▶ [Textauszug]:
------------------------
Einzige Ausnahme sind Sekundarschulen oder Oberstufenzentren, an denen im Bereich Berufsbildung das Fach Wirtschafts- und Sozialkunde angeboten wird. Dort sind die Schüler eindeutig im Vorteil, vom einen oder anderen Aspekt ihres zukünftigen Alltags schon etwas gehört zu haben. In den meisten Gymnasien werden nur Projektwochen für die Berufsorientierung oder ein Bewerbungstraining angeboten. Das war lange Zeit mein Arbeitsumfeld. Die Nachhaltigkeit dieser Vorbereitung aufs Leben musste ich damals schon öfter infrage stellen.
Immer wieder wurden mir in diesen Trainings von den Jugendlichen Löcher in den Bauch gefragt. Ich stellte dabei meistens fest: die Themen erste Wohnung, erstes Geldverdienen oder erster Arbeitsvertrag, mit all den unterschiedlichen Aspekten, die dabei beachtet werden sollten, kamen im Lehrplan als Bildungsaufgabe nicht vor. Viel mehr waren die Jugendlichen mit dem geforderten Prüfungsstoff und dem Druck von „höher, schneller, weiter … wer ist der Beste, um …“ beschäftigt und den wenigsten war überhaupt schon klar, wo die Reise ihres Lebens nach der Schule hingeht.
Gehen die Bildungspolitikexperten davon aus, dass Kindern und Jugendlichen praktische Lebenskunde hautnah zu Hause beigebracht wird?
Doch was ist, wenn die Eltern damit, neben Vollzeitarbeit und Familienzeit – und seit zwei Jahren auch noch mit dem schwierigen Balanceakt von Homeoffice und Homeschooling zugleich – überfordert sind oder schlicht und einfach selbst über keine gute Grundlage für praktische Lebenskunde verfügen? Was passiert, wenn die Eltern selbst das System gar nicht richtig kennen, weil sie aus ihrer Heimat flüchten mussten und sich selbst erst einmal mit dem komplexen deutschen Ämter- und Antragssystem vertraut machen müssen?
------------------------
▶ [Vorliegende Zeilen]:
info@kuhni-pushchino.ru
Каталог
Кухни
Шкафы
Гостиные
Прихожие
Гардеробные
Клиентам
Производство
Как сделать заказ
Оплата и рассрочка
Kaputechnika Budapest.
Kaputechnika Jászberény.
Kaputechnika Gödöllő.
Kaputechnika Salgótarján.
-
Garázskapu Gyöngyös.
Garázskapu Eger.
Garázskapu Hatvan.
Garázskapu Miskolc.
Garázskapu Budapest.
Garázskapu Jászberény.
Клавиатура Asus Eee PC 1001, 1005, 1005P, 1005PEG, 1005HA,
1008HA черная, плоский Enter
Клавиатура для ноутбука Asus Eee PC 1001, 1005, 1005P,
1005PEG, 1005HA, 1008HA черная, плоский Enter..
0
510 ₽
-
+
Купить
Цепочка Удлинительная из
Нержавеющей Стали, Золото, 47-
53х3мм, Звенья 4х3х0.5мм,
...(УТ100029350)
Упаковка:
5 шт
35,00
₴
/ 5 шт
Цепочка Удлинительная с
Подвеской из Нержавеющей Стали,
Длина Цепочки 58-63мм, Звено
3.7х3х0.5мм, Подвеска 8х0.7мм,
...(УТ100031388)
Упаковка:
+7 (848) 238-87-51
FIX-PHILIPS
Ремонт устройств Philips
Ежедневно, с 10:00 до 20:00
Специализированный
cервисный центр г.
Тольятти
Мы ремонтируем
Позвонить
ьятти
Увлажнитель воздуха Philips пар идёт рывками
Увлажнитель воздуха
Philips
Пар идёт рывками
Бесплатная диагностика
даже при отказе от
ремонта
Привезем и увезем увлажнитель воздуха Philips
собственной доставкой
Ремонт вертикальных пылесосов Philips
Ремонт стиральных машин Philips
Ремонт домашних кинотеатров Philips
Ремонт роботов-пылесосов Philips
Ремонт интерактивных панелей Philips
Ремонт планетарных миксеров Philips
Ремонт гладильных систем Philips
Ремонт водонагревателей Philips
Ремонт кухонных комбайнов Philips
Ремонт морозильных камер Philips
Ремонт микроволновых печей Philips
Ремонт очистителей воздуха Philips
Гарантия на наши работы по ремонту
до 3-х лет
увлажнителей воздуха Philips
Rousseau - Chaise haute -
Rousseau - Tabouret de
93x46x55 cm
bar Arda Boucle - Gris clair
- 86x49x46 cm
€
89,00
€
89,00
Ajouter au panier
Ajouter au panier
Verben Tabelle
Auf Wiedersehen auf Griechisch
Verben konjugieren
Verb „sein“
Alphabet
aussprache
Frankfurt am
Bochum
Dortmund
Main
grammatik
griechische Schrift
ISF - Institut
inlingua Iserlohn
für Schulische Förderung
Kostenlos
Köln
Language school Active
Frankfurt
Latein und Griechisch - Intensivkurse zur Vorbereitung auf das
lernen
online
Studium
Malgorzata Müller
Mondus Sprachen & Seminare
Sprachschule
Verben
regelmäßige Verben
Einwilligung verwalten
------------------------
▶ [Arbeitsanweisung]:
Schreiben Sie aus dem Textauszug wortgetreu den Abschnitt ab, der mit den Worten „Immer wieder wurden“ beginnt und mit „der Schule hingeht.“ endet. Die Zeilen sind eigenständiges Material und gehören nicht zum Textauszug.

▶ [Lösung]:
Immer wieder wurden mir in diesen Trainings von den Jugendlichen Löcher in den Bauch gefragt. Ich stellte dabei meistens fest: die Themen erste Wohnung, erstes Geldverdienen oder erster Arbeitsvertrag, mit all den unterschiedlichen Aspekten, die dabei beachtet werden sollten, kamen im Lehrplan als Bildungsaufgabe nicht vor. Viel mehr waren die Jugendlichen mit dem geforderten Prüfungsstoff und dem Druck von „höher, schneller, weiter … wer ist der Beste, um …“ beschäftigt und den wenigsten war überhaupt schon klar, wo die Reise ihres Lebens nach der Schule hingeht.